The puzzling case of hyperexcitability in amyotrophic lateral sclerosis

Abstract

The development of hyperexcitability in amyotrophic lateral sclerosis (ALS) is a well-known phenomenon. Despite controversy as to the underlying mechanisms, cortical hyperexcitability appears to be closely related to the interplay between excitatory corticomotoneurons and inhibitory interneurons. Hyperexcitability is not a static phenomenon but rather shows a pattern of progression in a spatiotemporal aspect. Cortical hyperexcitability may serve as a trigger to the development of anterior horn cell degeneration through a 'dying forward' process. Hyperexcitability appears to develop during the early disease stages and gradually disappears in the advanced stages of the disease, linked to the destruction of corticomotorneuronal pathways. As such, a more precise interpretation of these unique processes may provide new insight regarding the pathophysiology of ALS and its clinical features. Recently developed technologies such as threshold tracking transcranial magnetic stimulation and automated nerve excitability tests have provided some clues about underlying pathophysiological processes linked to hyperexcitability. Additionally, these novel techniques have enabled clinicians to use the specific finding of hyperexcitability as a useful diagnostic biomarker, enabling clarification of various ALS-mimic syndromes, and the prediction of disease development in pre-symptomatic carriers of familial ALS. In terms of nerve excitability tests for peripheral nerves, an increase in persistent Na(+) conductances has been identified as a major determinant of peripheral hyperexcitability in ALS, inversely correlated with the survival in ALS. As such, the present Review will focus primarily on the puzzling theory of hyperexcitability in ALS and summarize clinical and pathophysiological implications for current and future ALS research.

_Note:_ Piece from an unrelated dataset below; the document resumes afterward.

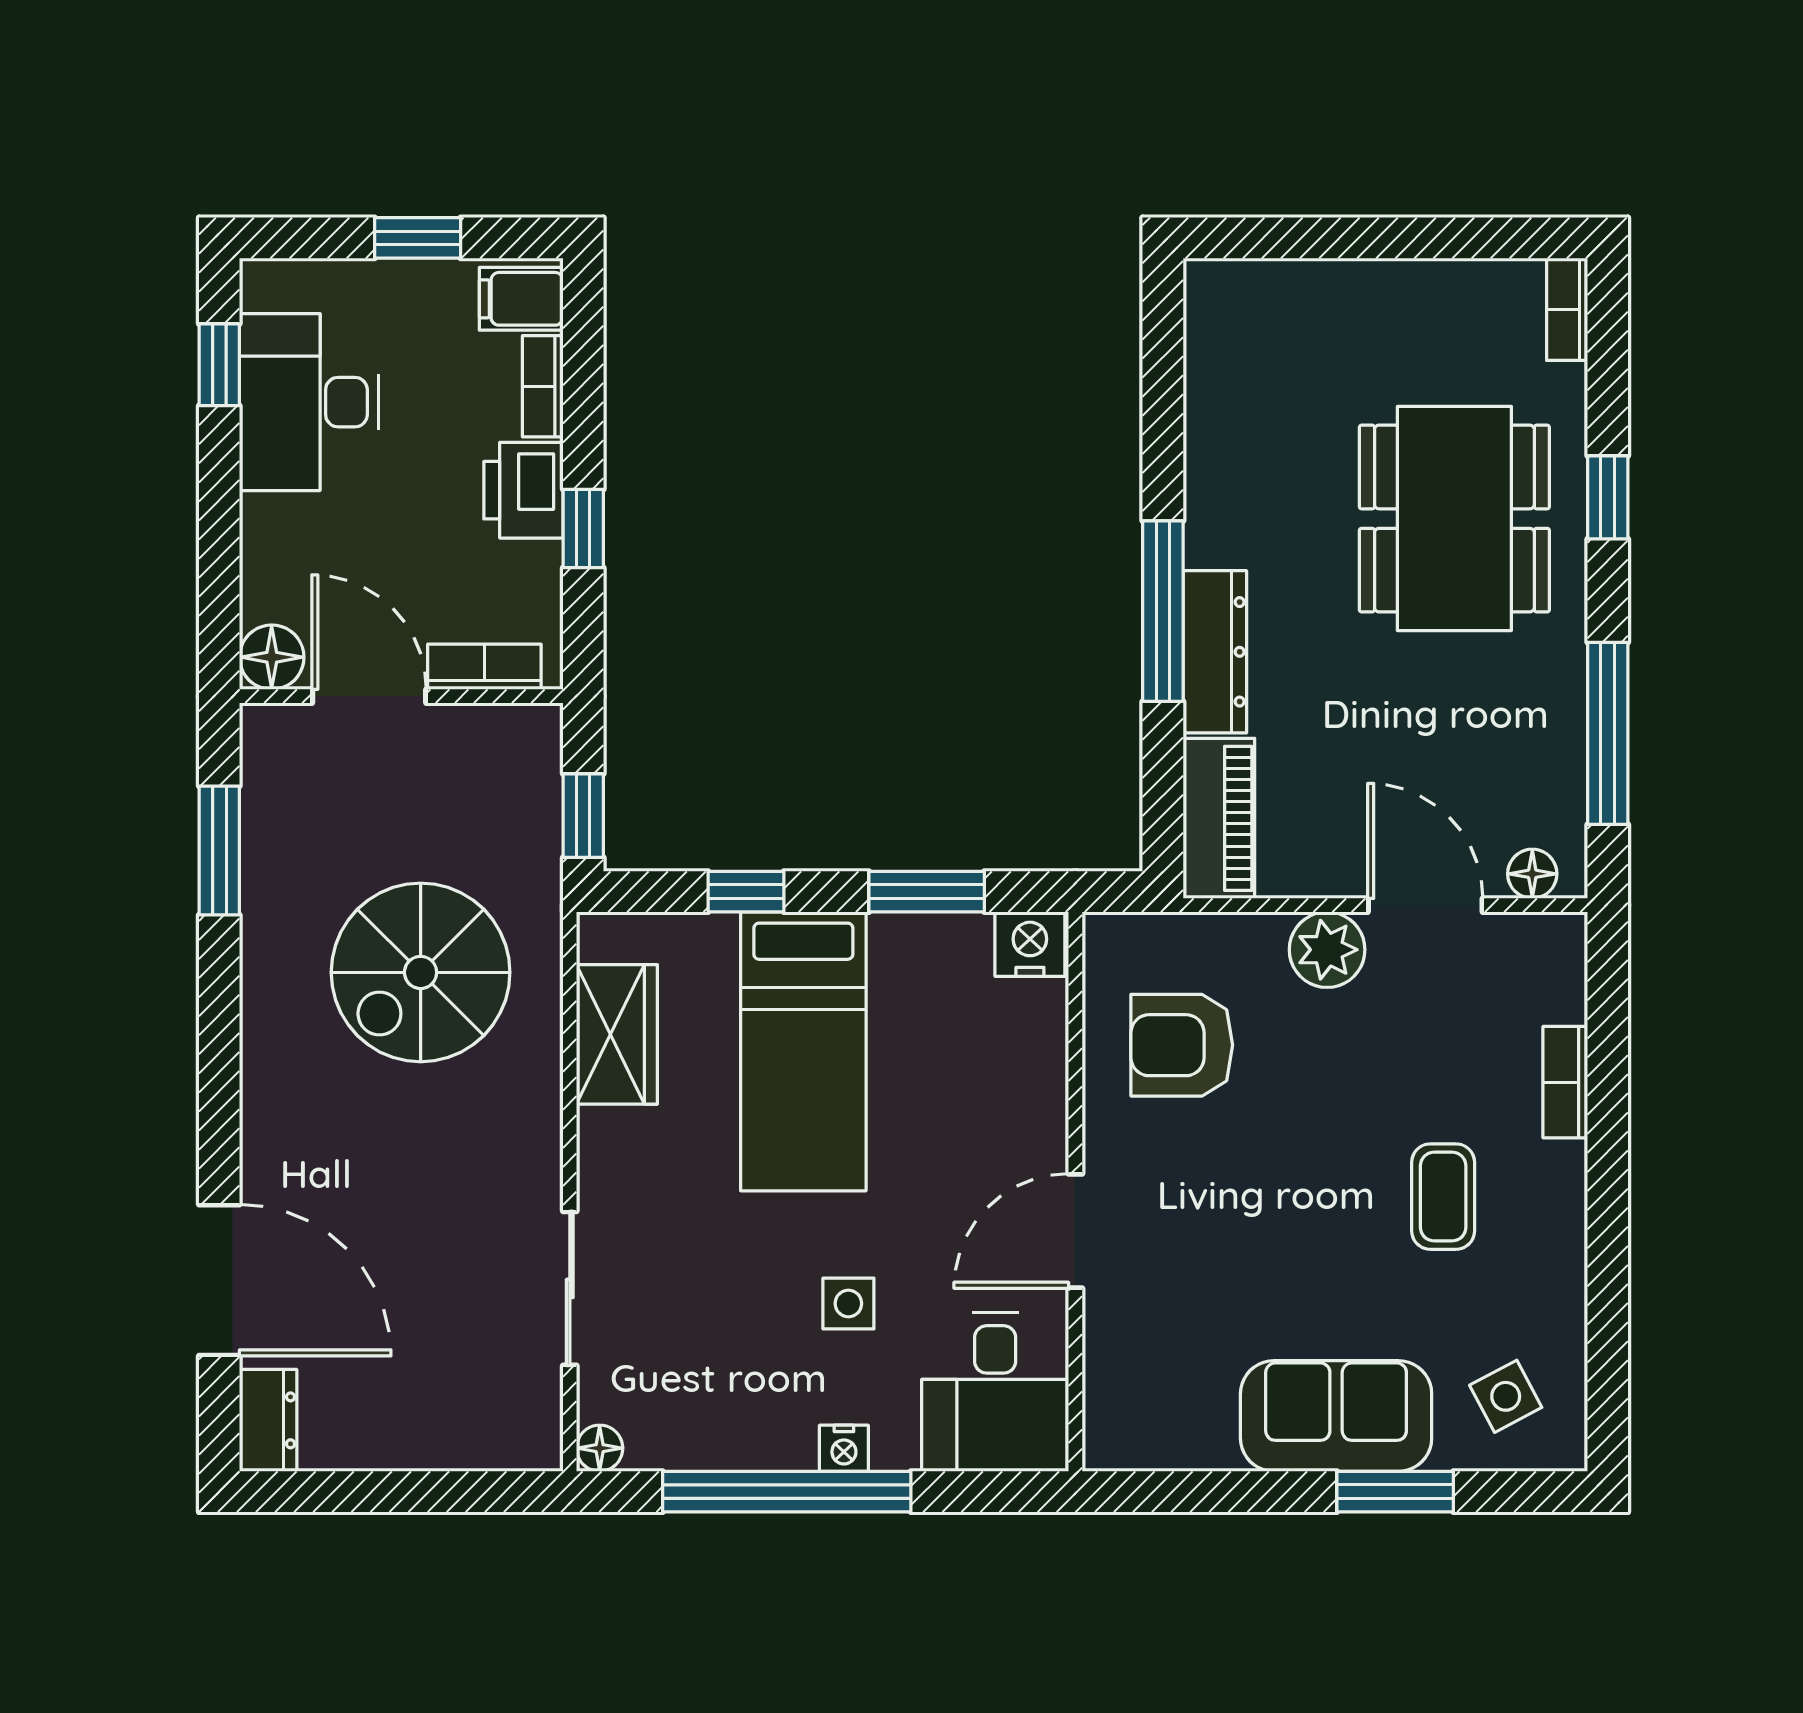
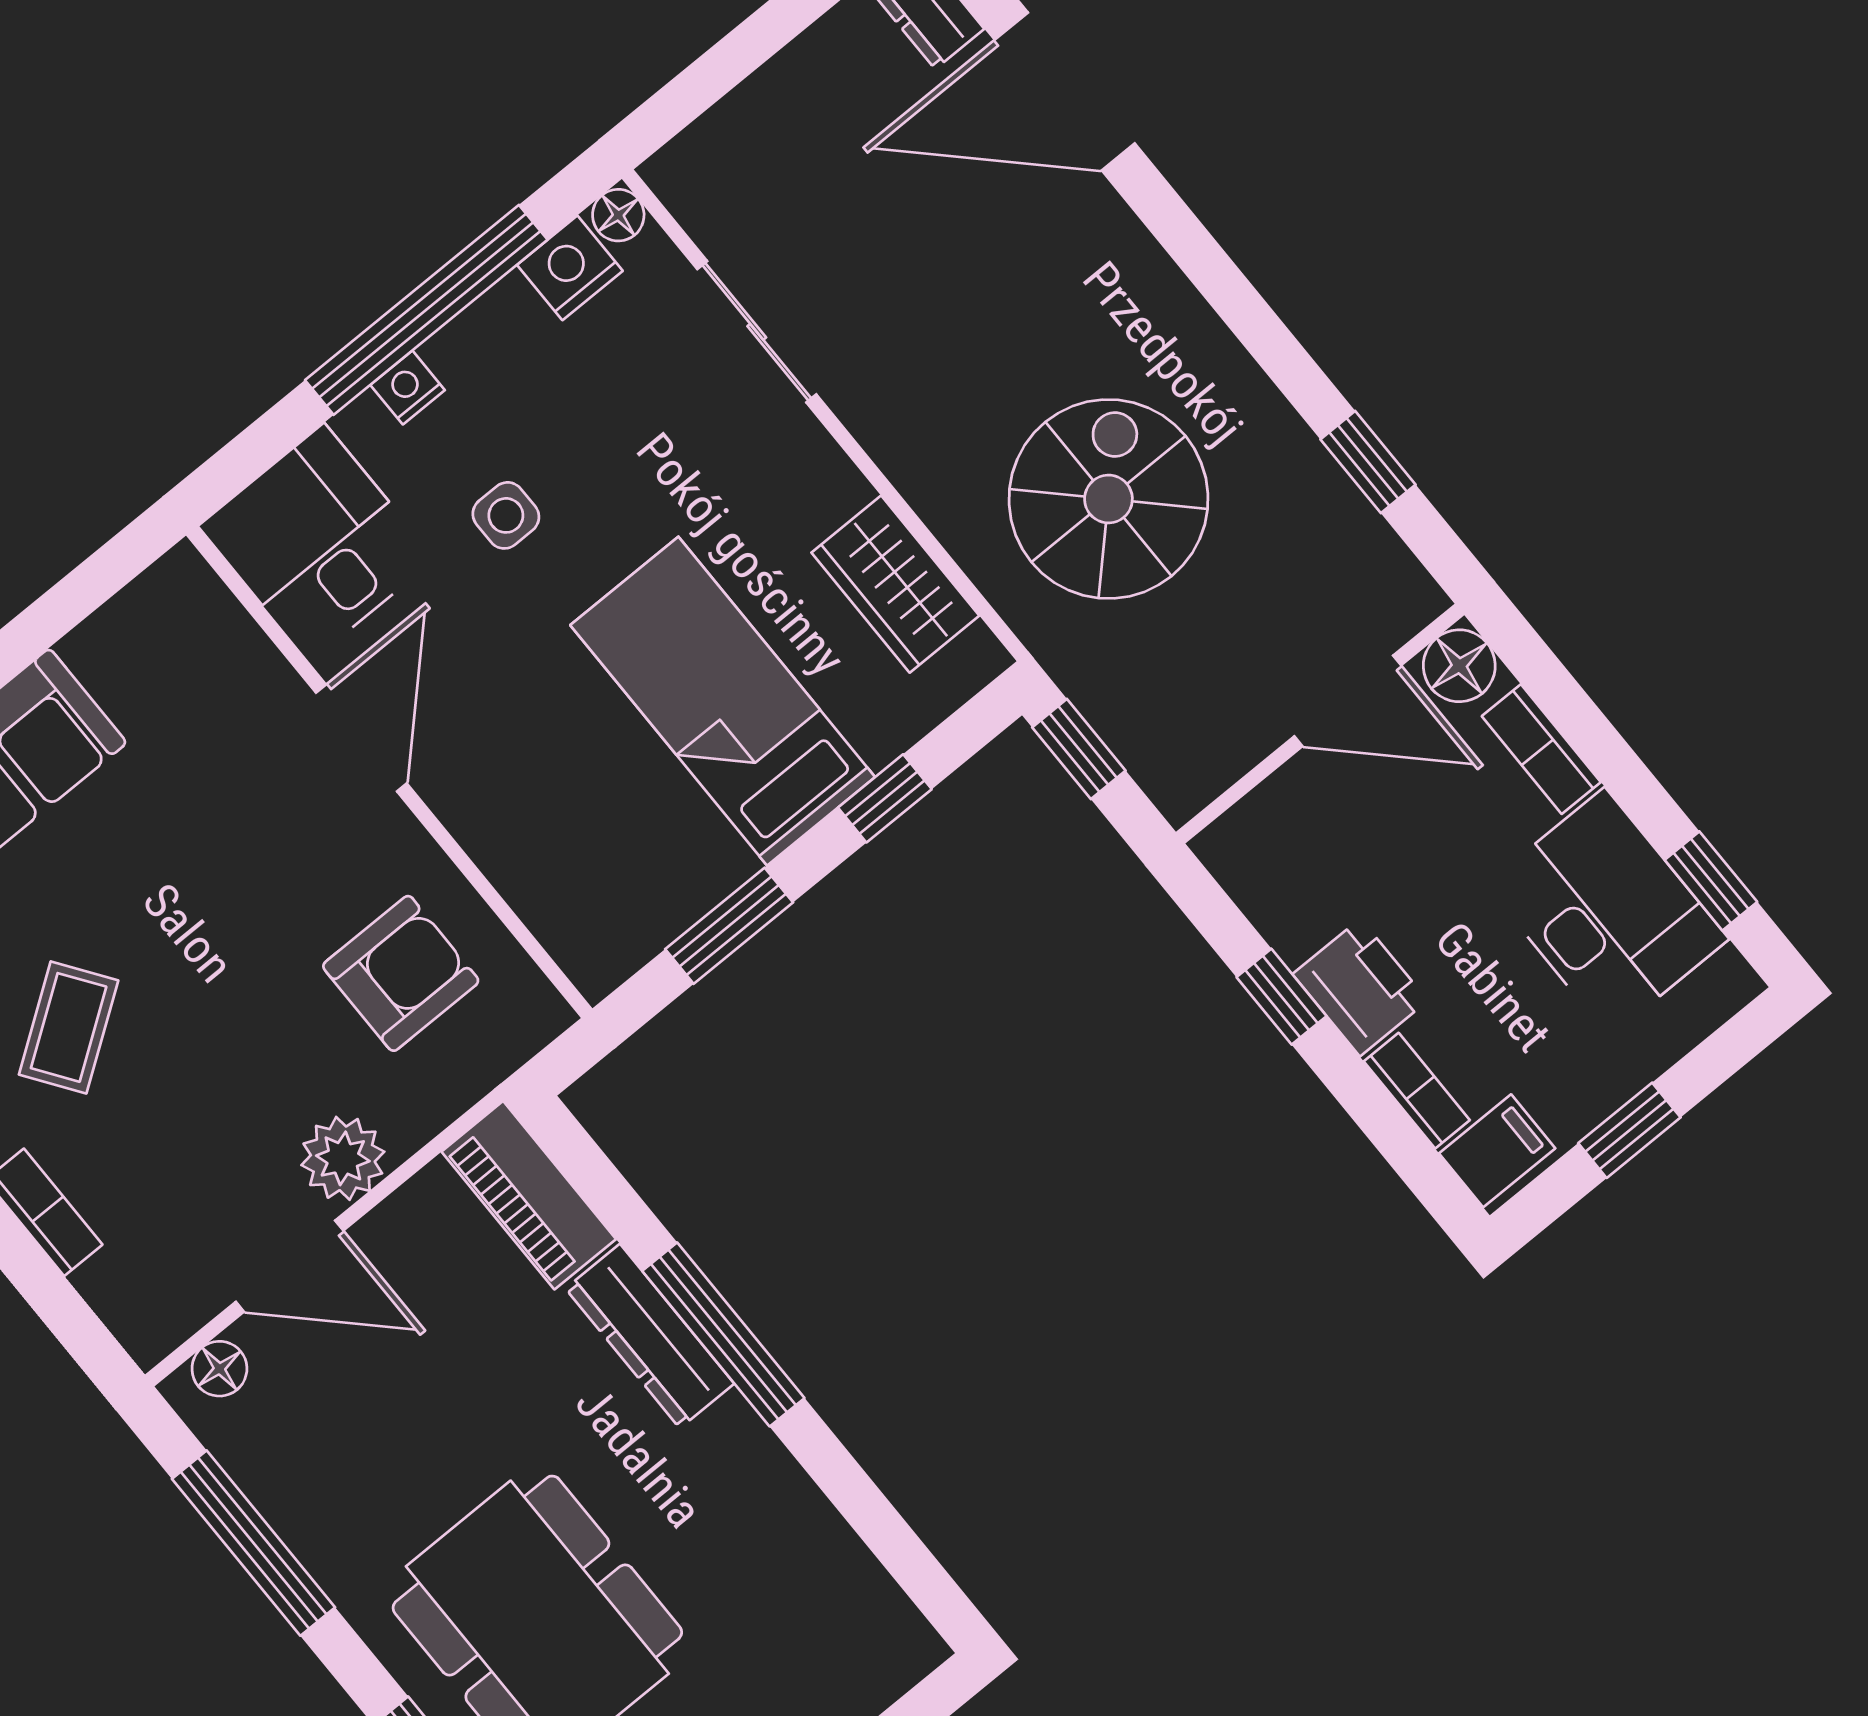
bookcase: (484, 667) -> (1541, 749), moved, turned 90
window: (219, 851) -> (1368, 462), width x0.67
nightstand: (1030, 944) -> (570, 268), moved, turned 180
coffee table: (1443, 1197) -> (69, 1027), turned 55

Keywords: amyotrophic lateral sclerosis; corticomotoneuron; gamma-aminobutyric acid; hyperexcitability; interneuron.

Fig. 1

Threshold tracking transcranial magnetic stimulation (TT-TMS) protocol to identify the cortical excitability. The dashed horizontal line represents the target output of 0.2 mV (peak to peak) which was "tracked". The circles (clear and filled) represent the magnitude of the motor evoked potential (MEP) amplitude with each stimulus (A). Illustrated three MEP responses of different amplitude track are tracked. The MEP response is initially larger (a), then smaller (b), and again larger (c) than the target output of 0.2 mV in three consecutive stimuli (B) (permission from John Wiley and Sons).

Fig. 2

Short interval intracortical inhibition in fALS and sALS. SICI is decreased in patients who are clinically affected with fALS, who express a mutation in SOD1, and in patients with sALS in comparison to healthy controls. Modified from Vucic et al. (permission from Oxford University Press). fALS: familial amyotrophic lateral sclerosis, sALS: sporadic amyotrophic lateral sclerosis, SICI: short-inhibitory cortical interval, SOD1: superoxide dismutase type 1.

Fig. 3

Grand-averaged data of multiple excitability measurements in patients with ALS (n=58; filled circle) and in age-matched normal subjects (n=25; open circle). In Stimulus-Response Curve, left curves were obtained by stimulus duration=1.0 ms; right curves were obtained by stimulus duration=0.2 ms. Each plot denotes various parameters of axonal excitability: stimulation-response curve (A), strength-duration time constant (B), threshold electrotonus (C), current/threshold relationship (D), recovery cycle (E). Error bars indicate SEM (permission from Oxford University Press). ALS: amyotrophic lateral sclerosis, SEM: standard error mean.